Knockout Mouse - Limitations

Limitations

The National Institutes of Health discusses some important limitations of this technique.

While knockout mouse technology represents a valuable research tool, some important limitations exist. About 15 percent of gene knockouts are developmentally lethal, which means that the genetically altered embryos cannot grow into adult mice. This problem is often overcome through the use of conditional mutations. The lack of adult mice limits studies to embryonic development and often makes it more difficult to determine a gene's function in relation to human health. In some instances, the gene may serve a different function in adults than in developing embryos.

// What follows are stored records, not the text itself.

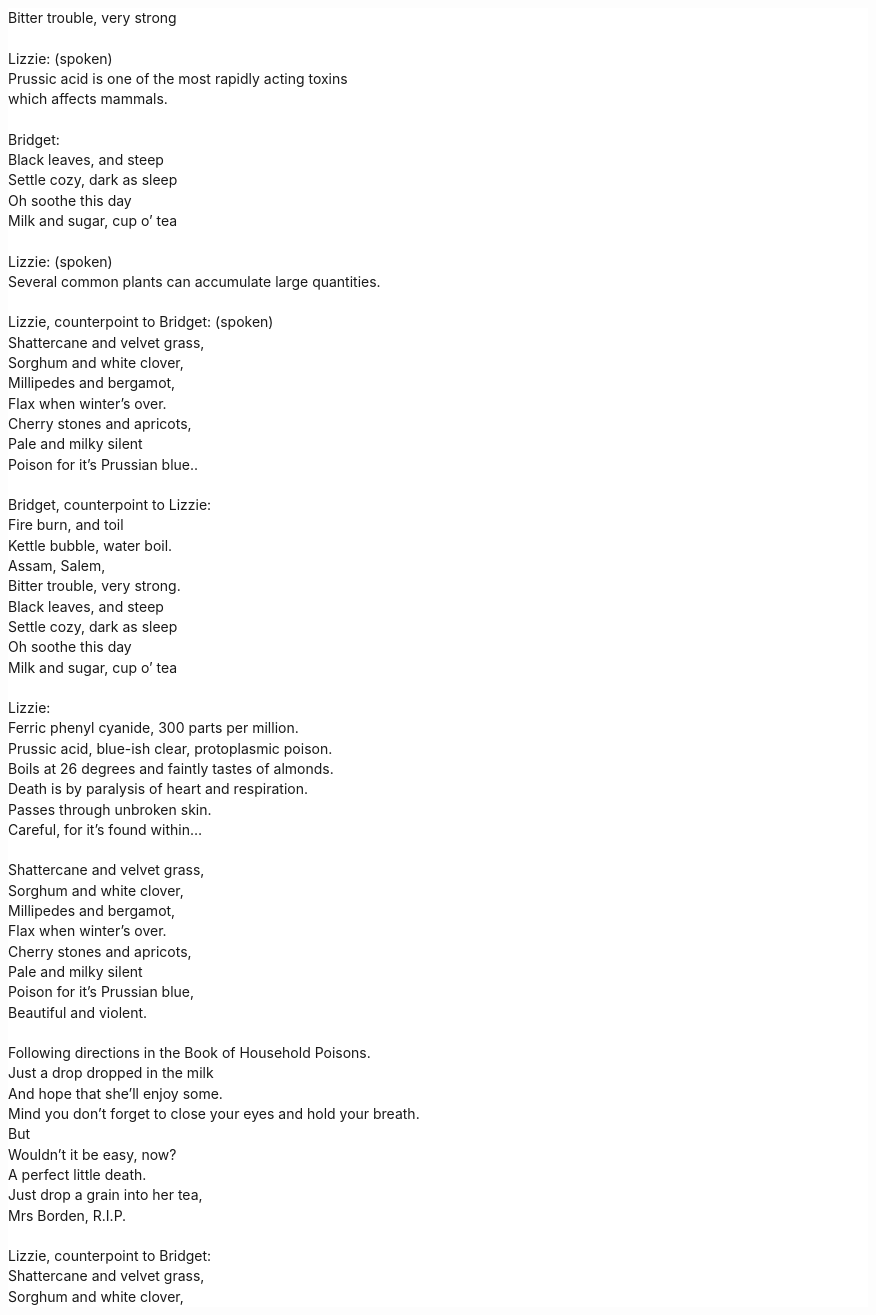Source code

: Bitter trouble, very strong <br>
 <br>
Lizzie: (spoken) <br>
Prussic acid is one of the most rapidly acting toxins <br>
which affects mammals. <br>
 <br>
Bridget: <br>
Black leaves, and steep <br>
Settle cozy, dark as sleep <br>
Oh soothe this day <br>
Milk and sugar, cup o’ tea <br>
 <br>
Lizzie: (spoken) <br>
Several common plants can accumulate large quantities. <br>
 <br>
Lizzie, counterpoint to Bridget: (spoken) <br>
Shattercane and velvet grass, <br>
Sorghum and white clover, <br>
Millipedes and bergamot, <br>
Flax when winter’s over. <br>
Cherry stones and apricots, <br>
Pale and milky silent <br>
Poison for it’s Prussian blue.. <br>
 <br>
Bridget, counterpoint to Lizzie: <br>
Fire burn, and toil <br>
Kettle bubble, water boil. <br>
Assam, Salem, <br>
Bitter trouble, very strong. <br>
Black leaves, and steep <br>
Settle cozy, dark as sleep <br>
Oh soothe this day <br>
Milk and sugar, cup o’ tea <br>
 <br>
Lizzie: <br>
Ferric phenyl cyanide, 300 parts per million. <br>
Prussic acid, blue-ish clear, protoplasmic poison. <br>
Boils at 26 degrees and faintly tastes of almonds. <br>
Death is by paralysis of heart and respiration. <br>
Passes through unbroken skin. <br>
Careful, for it’s found within… <br>
 <br>
Shattercane and velvet grass, <br>
Sorghum and white clover, <br>
Millipedes and bergamot, <br>
Flax when winter’s over. <br>
Cherry stones and apricots, <br>
Pale and milky silent <br>
Poison for it’s Prussian blue, <br>
Beautiful and violent. <br>
 <br>
Following directions in the Book of Household Poisons. <br>
Just a drop dropped in the milk <br>
And hope that she’ll enjoy some. <br>
Mind you don’t forget to close your eyes and hold your breath. <br>
But <br>
Wouldn’t it be easy, now? <br>
A perfect little death. <br>
Just drop a grain into her tea, <br>
Mrs Borden, R.I.P. <br>
 <br>
Lizzie, counterpoint to Bridget: <br>
Shattercane and velvet grass, <br>
Sorghum and white clover, <br>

Knocking out a gene also may fail to produce an observable change in a mouse or may even produce different characteristics from those observed in humans in which the same gene is inactivated. For example, mutations in the p53 gene are associated with more than half of human cancers and often lead to tumours in a particular set of tissues. However, when the p53 gene is knocked out in mice, the animals develop tumours in a different array of tissues.

There is variability in the whole procedure depending largely on the strain from which the stem cells have been derived. Generally cells derived from strain 129 are used. This specific strain is not suitable for many experiments (e.g., behavioural), so it is very common to backcross the offspring to other strains. Some genomic loci have been proven very difficult to knock out. Reasons might be the presence of repetitive sequences, extensive DNA methylation, or heterochromatin. The confounding presence of neighbouring 129 genes on the knockout segment of genetic material has been dubbed the "flanking-gene effect". Methods and guidelines to deal with this problem have been proposed.

Another limitation is that conventional (i.e. non-conditional) knockout mice develop in the absence of the gene being investigated. At times, loss of activity during development may mask the role of the gene in the adult state, especially if the gene is involved in numerous processes spanning development. Conditional/inducible mutation approaches are then required that first allow the mouse to develop and mature normally prior to ablation of the gene of interest.

Another serious limitation is a lack of evolutive adaptations in knockout model that might occur in wild type animals after they naturally mutate. For instance, erythrocyte-specific coexpression of GLUT1 with stomatin constitutes a compensatory mechanism in mammals that are unable to synthesize vitamin C.